Ferreira João Pedro, Girerd Nicolas, Bettencourt Medeiros Pedro, Bento Ricardo Miguel, Almeida Tiago, Rola Alexandre, Zannad Faiez, Rossignol Patrick, Aragão Irene
INSERM, Centre d'Investigations Cliniques Plurithématique 1433, INSERMU1116, Université de Lorraine, CHRU de Nancy, F-CRIN INI-CRCT, Vandoeuvre-lès-Nancy, France.
Cardiovascular Research and Development Unit, Department of Physiology and Cardiothoracic Surgery, Faculty of Medicine, University of Porto, Porto, Portugal.
Cardiorenal Med. 2017 Feb;7(2):137-149. doi: 10.1159/000455903. Epub 2017 Jan 21.
The assessment of the amount of urine produced by the dose of administered diuretic has been proposed as the main signal of interest in diuretic responsiveness - diuretic efficiency (DE). The main aim of our study is to determine if a low DE is associated with 180-day all-cause mortality (ACM).
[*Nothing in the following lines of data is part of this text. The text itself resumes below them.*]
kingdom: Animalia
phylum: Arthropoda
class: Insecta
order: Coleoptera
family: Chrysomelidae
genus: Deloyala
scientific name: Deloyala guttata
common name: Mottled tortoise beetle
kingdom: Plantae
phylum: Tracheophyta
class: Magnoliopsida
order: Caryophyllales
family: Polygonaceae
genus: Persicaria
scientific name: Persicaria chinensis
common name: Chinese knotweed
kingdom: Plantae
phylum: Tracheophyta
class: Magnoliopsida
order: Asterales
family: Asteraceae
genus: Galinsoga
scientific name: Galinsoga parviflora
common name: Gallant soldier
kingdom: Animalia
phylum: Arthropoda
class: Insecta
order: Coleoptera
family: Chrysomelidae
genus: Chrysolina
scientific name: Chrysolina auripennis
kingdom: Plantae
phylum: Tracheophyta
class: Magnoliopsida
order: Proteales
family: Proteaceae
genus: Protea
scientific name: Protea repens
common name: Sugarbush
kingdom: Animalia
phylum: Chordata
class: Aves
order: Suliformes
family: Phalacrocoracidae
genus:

During a 3-year period, we retrospectively studied patients with acutely decompensated heart failure (ADHF) and respiratory insufficiency admitted to the emergency room of a tertiary university hospital in Porto, Portugal. A total of 170 patients (age 76.2 ± 10.3 years) were included. The outcome of ACM occurred in 43 (25.3%) patients during the 180-day follow-up period. DE was evaluated for a maximum of 3 h after emergency room admission. The lowest DE was defined as ≤140 mL of diuresis per 40 mg of furosemide equivalents.
No significant differences in age, comorbidities, baseline HF symptoms, or disease-modifying medication were found between the lowest and highest DE groups. The lowest DE group had higher blood urea and lower estimated glomerular filtration rate (eGFR) levels (41.3 ± 24.5 vs. 56.7 ± 23.2 mL/min/1.73 m, < 0.001). The patients with the lowest DE had significantly higher rates of ACM during the 180-day follow-up, even after adjustment for other clinically relevant variables: hazard ratio (HR) [95% CI] = 2.31 [1.16-4.58], = 0.016. The lowest diuresis (≤300 mL) and the highest intravenous furosemide dose (>80 mg) alone were not significantly associated with the outcome. After adjustment for N-terminal prohormone of brain natriuretic peptide, the association between the lowest DE and the outcome lost strength (HR [95% CI] = 1.53 [0.75-3.13], = 0.240).
A low DE (≤140 mL/40 mg of furosemide) in the first 3 h after an ADHF episode was associated with increased mid-term mortality rates.
通过给予利尿剂剂量所产生的尿量评估,已被提议作为利尿剂反应性——利尿剂效率(DE)的主要关注指标。我们研究的主要目的是确定低DE是否与180天全因死亡率(ACM)相关。
在3年期间,我们对葡萄牙波尔图一家三级大学医院急诊室收治的急性失代偿性心力衰竭(ADHF)和呼吸功能不全患者进行了回顾性研究。共纳入170例患者(年龄76.2±10.3岁)。在180天随访期间,43例(25.3%)患者发生了ACM。在急诊室入院后最多3小时内评估DE。最低DE定义为每40毫克速尿等效物的尿量≤140毫升。
最低和最高DE组在年龄、合并症、基线HF症状或疾病改善药物方面未发现显著差异。最低DE组的血尿素较高,估计肾小球滤过率(eGFR)水平较低(41.3±24.5对56.7±23.2毫升/分钟/1.73平方米,<0.001)。即使在对其他临床相关变量进行调整后,最低DE的患者在180天随访期间的ACM发生率仍显著较高:风险比(HR)[95%置信区间]=2.31[1.16 - 4.58],=0.016。仅最低尿量(≤300毫升)和最高静脉速尿剂量(>80毫克)与结局无显著关联。在对脑钠肽前体N末端进行调整后,最低DE与结局之间的关联强度减弱(HR[95%置信区间]=1.53[0.75 - 3.13],=0.240)。
ADHF发作后最初3小时内低DE(≤140毫升/40毫克速尿)与中期死亡率增加相关。